**PROBLEM STATEMENT**
Please repeat the records beneath this task exactly as they appear, but skip the images.

───

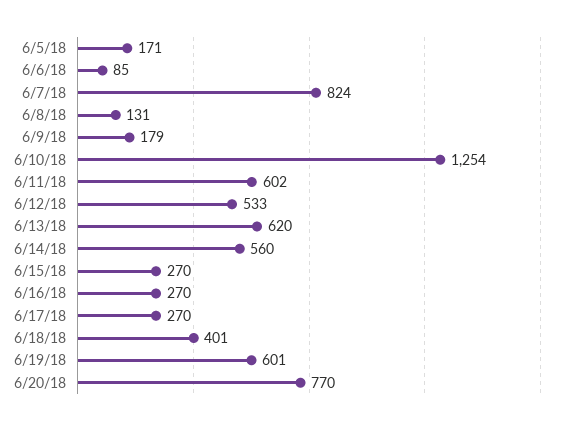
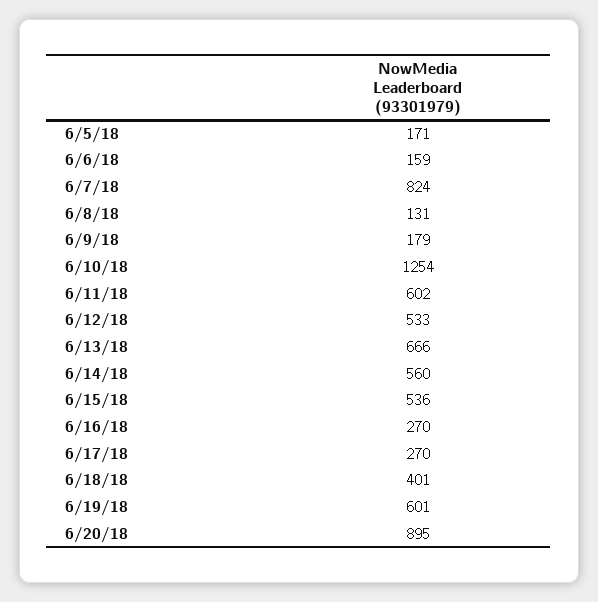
  {
    "6/5/18": 171,
-   "6/6/18": 85,
+   "6/6/18": 159,
    "6/7/18": 824,
    "6/8/18": 131,
    "6/9/18": 179,
    "6/10/18": 1254,
    "6/11/18": 602,
    "6/12/18": 533,
-   "6/13/18": 620,
+   "6/13/18": 666,
    "6/14/18": 560,
-   "6/15/18": 270,
+   "6/15/18": 536,
    "6/16/18": 270,
    "6/17/18": 270,
    "6/18/18": 401,
    "6/19/18": 601,
-   "6/20/18": 770
+   "6/20/18": 895
  }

───

**TASK RESULT**
  {
    "6/5/18": 171,
-   "6/6/18": 85,
+   "6/6/18": 159,
    "6/7/18": 824,
    "6/8/18": 131,
    "6/9/18": 179,
    "6/10/18": 1254,
    "6/11/18": 602,
    "6/12/18": 533,
-   "6/13/18": 620,
+   "6/13/18": 666,
    "6/14/18": 560,
-   "6/15/18": 270,
+   "6/15/18": 536,
    "6/16/18": 270,
    "6/17/18": 270,
    "6/18/18": 401,
    "6/19/18": 601,
-   "6/20/18": 770
+   "6/20/18": 895
  }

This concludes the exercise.